On Wed, 5 Apr 2017 12:39:28 -0700
"Paul E. McKenney" <paul...@linux.vnet.ibm.com> wrote:


> > Here's the crucial part of that stack dump again:
> > 
> >  save_stack_trace+0x1b/0x1d
> >  check_stack+0xec/0x24a
> >  stack_trace_call+0x40/0x53
> >  0xffffffffa0026077
> >  ? ftrace_graph_caller+0x78/0xa8
> >  ? trace_hardirqs_off+0xd/0xf
> >  ? rcu_eqs_enter_common.constprop.71+0x5/0x108
> >  rcu_eqs_enter_common.constprop.71+0x5/0x108
> >  rcu_idle_enter+0x51/0x72
> > 
> > 
> > The stack trace was called on rcu_eqs_enter_common() inside the
> > rcu_idle_enter() function call.
> > 
> > Perhaps if I just let rcu disable stack tracing? Something like this:
> > 
> > diff --git a/kernel/rcu/tree.c b/kernel/rcu/tree.c
> > index 50fee76..f894fc3 100644
> > --- a/kernel/rcu/tree.c
> > +++ b/kernel/rcu/tree.c
> > @@ -853,8 +853,10 @@ void rcu_idle_enter(void)
> >     unsigned long flags;
> > 
> >     local_irq_save(flags);
> > +   disable_stack_tracer();
> >     rcu_eqs_enter(false);
> >     rcu_sysidle_enter(0);
> > +   enable_stack_tracer();
> >     local_irq_restore(flags);
> >  }
> >  EXPORT_SYMBOL_GPL(rcu_idle_enter);  
> 
> That only covers one of two code paths, and still end up with the
> trace code thinking that RCU is paying attention to it when it really
> is not.

OK, that sounds like a separate bug to what I'm tracking.

> 
> But if there is a disable_stack_tracer() and enable_stack_tracer(),
> I could use them as shown below.  (Hand-edited patch, probably doesn't
> apply, let alone build.)

**Data extract**

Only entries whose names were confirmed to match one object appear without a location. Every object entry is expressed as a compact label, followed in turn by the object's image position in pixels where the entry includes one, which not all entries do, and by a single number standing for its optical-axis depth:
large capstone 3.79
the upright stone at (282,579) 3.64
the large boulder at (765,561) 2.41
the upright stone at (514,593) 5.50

---

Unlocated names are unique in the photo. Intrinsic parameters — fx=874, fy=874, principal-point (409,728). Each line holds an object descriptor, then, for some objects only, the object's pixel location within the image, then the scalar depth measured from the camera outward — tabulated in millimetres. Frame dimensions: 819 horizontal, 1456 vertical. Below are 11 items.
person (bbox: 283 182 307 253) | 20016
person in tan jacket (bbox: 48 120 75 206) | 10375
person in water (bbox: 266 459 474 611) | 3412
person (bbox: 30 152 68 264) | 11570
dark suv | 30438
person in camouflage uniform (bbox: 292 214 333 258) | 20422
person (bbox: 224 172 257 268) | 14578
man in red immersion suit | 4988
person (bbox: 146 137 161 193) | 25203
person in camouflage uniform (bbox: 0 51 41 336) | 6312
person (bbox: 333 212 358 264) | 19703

**To do**
A - Reproduce everything in the RCU stack-tracer email thread from "OK, that sounds" down to "let alone build.)".
B - Carry on the email thread about RCU and the stack tracer from the point where it stops.

**Replies**
A -
OK, that sounds like a separate bug to what I'm tracking.

> 
> But if there is a disable_stack_tracer() and enable_stack_tracer(),
> I could use them as shown below.  (Hand-edited patch, probably doesn't
> apply, let alone build.)

B -
> 
>                                                       Thanx, Paul
> 
> ------------------------------------------------------------------------
> 
> commit 1a11d6fd0ae344f7dccd57d3c587d9ef2a4bf08e
> Author: Paul E. McKenney <paul...@linux.vnet.ibm.com>
> Date:   Wed Apr 5 09:05:18 2017 -0700
> 
>     rcu: Fix dyntick-idle tracing
>     
>     The tracing subsystem started using rcu_irq_entry() and rcu_irq_exit()
>     (with my blessing) to allow the current _rcuidle alternative tracepoint
>     name to be dispensed with while still maintaining good performance.
>     Unfortunately, this causes RCU's dyntick-idle entry code's tracing to
>     appear to RCU like an interrupt that occurs where RCU is not designed
>     to handle interrupts.
>     
>     This commit fixes this problem by moving the zeroing of ->dynticks_nesting
>     after the offending trace_rcu_dyntick() statement, which narrows the
>     window of vulnerability to a pair of adjacent statements that are now
>     marked with comments to that effect.
>     
>     Reported-by: Steven Rostedt <rost...@goodmis.org>
>     Signed-off-by: Paul E. McKenney <paul...@linux.vnet.ibm.com>
> 
> diff --git a/kernel/rcu/tree.c b/kernel/rcu/tree.c
> index 50fee7689e71..7308c88ee57a 100644
> --- a/kernel/rcu/tree.c
> +++ b/kernel/rcu/tree.c
> @@ -771,25 +771,24 @@ cpu_needs_another_gp(struct rcu_state *rsp, struct 
> rcu_data *rdp)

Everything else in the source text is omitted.